Zu denen, die eine solche Rechnung noch fürchten müssen, gehören auch Diana Borawski, Sprecherin der Interessengemeinschaft, und ihre Nachbarn in Kampenstraße und Meisenweg in Netphen. Die 100-Prozent-Förderung des Landes gilt für Maßnahmen ab 2018. Tatsächlich wurden Ausbau und Auftragsvergabe im Netphener Rat Anfang 2018 beschlossen, allerdings kein förmlicher „Durchführungsbeschluss“. Alternative dazu könnte auch die erstmalige Veranschlagung des Vorhabens im Haushaltsplan sein, heißt es in der Förderrichtlinie. Die allerdings ist in Netphen schon 2016 erfolgt. In Netphen besteht nun auch Zeitdruck. Die Forderung der Stadt an die Haincher Anwohner verjährt im Januar 2024.

Gesammelte Daten =>
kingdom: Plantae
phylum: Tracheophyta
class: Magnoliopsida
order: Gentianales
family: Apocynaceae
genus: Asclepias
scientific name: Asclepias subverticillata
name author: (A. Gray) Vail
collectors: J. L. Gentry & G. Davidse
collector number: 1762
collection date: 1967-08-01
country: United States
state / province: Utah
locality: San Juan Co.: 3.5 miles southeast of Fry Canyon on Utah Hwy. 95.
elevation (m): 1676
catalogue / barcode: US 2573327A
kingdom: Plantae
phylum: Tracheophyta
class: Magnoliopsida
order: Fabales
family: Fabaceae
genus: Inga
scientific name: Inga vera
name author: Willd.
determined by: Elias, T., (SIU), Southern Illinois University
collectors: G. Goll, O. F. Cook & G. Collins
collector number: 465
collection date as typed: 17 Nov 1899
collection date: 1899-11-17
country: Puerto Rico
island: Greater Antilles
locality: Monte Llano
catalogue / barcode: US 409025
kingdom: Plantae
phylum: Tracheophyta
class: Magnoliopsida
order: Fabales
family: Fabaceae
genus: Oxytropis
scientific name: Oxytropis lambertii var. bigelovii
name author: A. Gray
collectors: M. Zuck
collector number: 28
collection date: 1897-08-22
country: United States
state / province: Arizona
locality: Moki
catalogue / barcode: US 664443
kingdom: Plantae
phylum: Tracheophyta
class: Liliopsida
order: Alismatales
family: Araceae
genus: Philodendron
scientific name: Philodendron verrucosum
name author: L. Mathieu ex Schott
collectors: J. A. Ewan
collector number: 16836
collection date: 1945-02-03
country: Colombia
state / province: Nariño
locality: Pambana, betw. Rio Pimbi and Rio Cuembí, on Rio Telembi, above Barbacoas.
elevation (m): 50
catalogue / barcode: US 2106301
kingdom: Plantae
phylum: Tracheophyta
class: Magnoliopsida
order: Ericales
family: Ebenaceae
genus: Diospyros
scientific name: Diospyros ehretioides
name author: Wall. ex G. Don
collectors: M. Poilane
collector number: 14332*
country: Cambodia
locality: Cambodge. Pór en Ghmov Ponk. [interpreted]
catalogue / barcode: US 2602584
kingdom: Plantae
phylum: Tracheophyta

ANFORDERUNGEN =>
A) Wann verjährt laut dem Text über Netphen die Forderung der Stadt an die Haincher Anwohner?
B) Ersetze in allen Datensätzen "locality" durch "site" und gib die Zeilen sonst unverändert wieder.
Der zitierte Text und die Datensätze sind voneinander unabhängiges Material.

ERGEBNISSE JE AUFGABE =>
A) Im Januar 2024.

B)
kingdom: Plantae
phylum: Tracheophyta
class: Magnoliopsida
order: Gentianales
family: Apocynaceae
genus: Asclepias
scientific name: Asclepias subverticillata
name author: (A. Gray) Vail
collectors: J. L. Gentry & G. Davidse
collector number: 1762
collection date: 1967-08-01
country: United States
state / province: Utah
site: San Juan Co.: 3.5 miles southeast of Fry Canyon on Utah Hwy. 95.
elevation (m): 1676
catalogue / barcode: US 2573327A
kingdom: Plantae
phylum: Tracheophyta
class: Magnoliopsida
order: Fabales
family: Fabaceae
genus: Inga
scientific name: Inga vera
name author: Willd.
determined by: Elias, T., (SIU), Southern Illinois University
collectors: G. Goll, O. F. Cook & G. Collins
collector number: 465
collection date as typed: 17 Nov 1899
collection date: 1899-11-17
country: Puerto Rico
island: Greater Antilles
site: Monte Llano
catalogue / barcode: US 409025
kingdom: Plantae
phylum: Tracheophyta
class: Magnoliopsida
order: Fabales
family: Fabaceae
genus: Oxytropis
scientific name: Oxytropis lambertii var. bigelovii
name author: A. Gray
collectors: M. Zuck
collector number: 28
collection date: 1897-08-22
country: United States
state / province: Arizona
site: Moki
catalogue / barcode: US 664443
kingdom: Plantae
phylum: Tracheophyta
class: Liliopsida
order: Alismatales
family: Araceae
genus: Philodendron
scientific name: Philodendron verrucosum
name author: L. Mathieu ex Schott
collectors: J. A. Ewan
collector number: 16836
collection date: 1945-02-03
country: Colombia
state / province: Nariño
site: Pambana, betw. Rio Pimbi and Rio Cuembí, on Rio Telembi, above Barbacoas.
elevation (m): 50
catalogue / barcode: US 2106301
kingdom: Plantae
phylum: Tracheophyta
class: Magnoliopsida
order: Ericales
family: Ebenaceae
genus: Diospyros
scientific name: Diospyros ehretioides
name author: Wall. ex G. Don
collectors: M. Poilane
collector number: 14332*
country: Cambodia
site: Cambodge. Pór en Ghmov Ponk. [interpreted]
catalogue / barcode: US 2602584
kingdom: Plantae
phylum: Tracheophyta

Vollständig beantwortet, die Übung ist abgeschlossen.